Peter Beattie: Simon, we’ve got one more question before we go to a break, and thank you again for your time. One of the things that has always worried me about taking students from overseas, particularly with the changes that are taking place in China and India, would you see it as almost like a cargo cult? We’ll take their students, educate them, do very well, but we seem to be missing the point that China is building up its own universities and eventually its universities will go to the world. So we can’t in the long term rely – and I think some of our universities are missing this point – we can’t rely indefinitely on these students coming here. So we have to make a transition, it seems to me, to joint degrees, joint campuses maybe. Do you think our universities are ready for what’s going to happen, the changes that will come out of China?
Simon Birmingham: Some of them are. Some of them are engaging really well with China and with other nations, and others are probably still a little flatfooted in that regard. Some are really embracing new technologies in the way they deliver their courses, and others doing not so well. I’ve certainly given the university sector a clear message in terms of my opinion, and that is that the battle will not just be for international students as the years go by: the battle will increasingly be for domestic students as well, because Australian kids will have more choices around the world that they can pursue. And so our unis have really got to focus on excellence, on innovation, the types of things I was talking about before to make sure they’re ahead of the game in that regard.
Some of them as I said will do very well, I’m sure, in that space, are delivering more offshore, but we shouldn’t think that Australia’s international education industry is directly under threat either. It’s a $19 billion sector; it’s our third biggest exporter …
Peter Beattie: [Talking over] Bigger than tourism.

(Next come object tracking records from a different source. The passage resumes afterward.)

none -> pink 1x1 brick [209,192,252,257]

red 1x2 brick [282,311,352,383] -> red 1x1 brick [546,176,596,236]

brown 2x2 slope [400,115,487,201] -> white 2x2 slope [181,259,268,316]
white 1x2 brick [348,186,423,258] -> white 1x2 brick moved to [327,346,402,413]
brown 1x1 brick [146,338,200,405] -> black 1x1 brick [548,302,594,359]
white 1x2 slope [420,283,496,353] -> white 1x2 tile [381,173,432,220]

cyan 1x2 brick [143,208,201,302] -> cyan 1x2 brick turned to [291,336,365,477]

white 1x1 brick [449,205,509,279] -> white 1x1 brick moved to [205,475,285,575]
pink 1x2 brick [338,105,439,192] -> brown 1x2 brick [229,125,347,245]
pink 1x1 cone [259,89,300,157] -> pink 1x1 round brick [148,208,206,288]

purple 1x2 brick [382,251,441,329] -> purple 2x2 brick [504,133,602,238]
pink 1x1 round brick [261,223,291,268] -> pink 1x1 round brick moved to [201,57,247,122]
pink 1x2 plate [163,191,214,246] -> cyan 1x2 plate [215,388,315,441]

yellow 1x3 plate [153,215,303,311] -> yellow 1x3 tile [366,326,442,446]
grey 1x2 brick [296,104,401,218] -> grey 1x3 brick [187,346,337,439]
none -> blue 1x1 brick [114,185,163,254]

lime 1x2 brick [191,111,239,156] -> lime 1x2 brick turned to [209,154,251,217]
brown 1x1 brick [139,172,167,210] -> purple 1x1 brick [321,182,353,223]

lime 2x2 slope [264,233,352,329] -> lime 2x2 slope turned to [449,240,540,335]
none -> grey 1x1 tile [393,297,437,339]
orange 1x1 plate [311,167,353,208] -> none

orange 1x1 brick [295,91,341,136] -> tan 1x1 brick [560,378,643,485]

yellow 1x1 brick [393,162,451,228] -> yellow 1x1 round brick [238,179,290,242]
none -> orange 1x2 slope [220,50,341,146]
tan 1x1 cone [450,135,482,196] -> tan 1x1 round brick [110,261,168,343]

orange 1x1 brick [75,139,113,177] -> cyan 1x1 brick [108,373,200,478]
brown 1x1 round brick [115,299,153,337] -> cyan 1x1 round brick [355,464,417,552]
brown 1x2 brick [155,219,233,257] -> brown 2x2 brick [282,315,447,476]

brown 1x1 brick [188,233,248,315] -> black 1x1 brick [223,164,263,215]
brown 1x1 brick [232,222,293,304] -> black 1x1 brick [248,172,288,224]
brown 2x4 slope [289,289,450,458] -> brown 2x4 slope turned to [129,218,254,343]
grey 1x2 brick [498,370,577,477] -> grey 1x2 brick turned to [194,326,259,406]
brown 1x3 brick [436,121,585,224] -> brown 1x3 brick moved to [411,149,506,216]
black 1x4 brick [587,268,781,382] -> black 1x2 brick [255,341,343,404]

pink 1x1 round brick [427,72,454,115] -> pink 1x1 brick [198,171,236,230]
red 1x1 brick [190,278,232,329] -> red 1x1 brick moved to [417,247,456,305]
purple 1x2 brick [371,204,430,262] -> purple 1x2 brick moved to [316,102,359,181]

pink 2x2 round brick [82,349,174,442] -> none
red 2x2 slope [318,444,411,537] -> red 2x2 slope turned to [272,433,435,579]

Simon Birmingham: … very important. Bigger than tourism in that sense, a critical, of course, supporter of the tourism industry in many ways. But the attributes Australia has alongside our world-class universities, as an English-speaking country, a country with great lifestyle opportunities, the reforms we’ve been putting in place to visa arrangements to make it as easy as possible for students to come, work arrangements that they can access while they’re here in targeted ways – all of those sorts of things help to support us. And in the cultural sense, the country we are will sustain plenty of desire and interest to study in Australia, but it will be in different ways in the future. It may not be for a fixed two or three year post graduate or graduate degree, it might be for more fixed periods of time in mixed delivery models that occur in different countries around the world.
Peter Beattie: Simon, thank you for your time and good luck in your portfolio. Thank you very much.
Simon Birmingham: Thanks so much guys, a pleasure.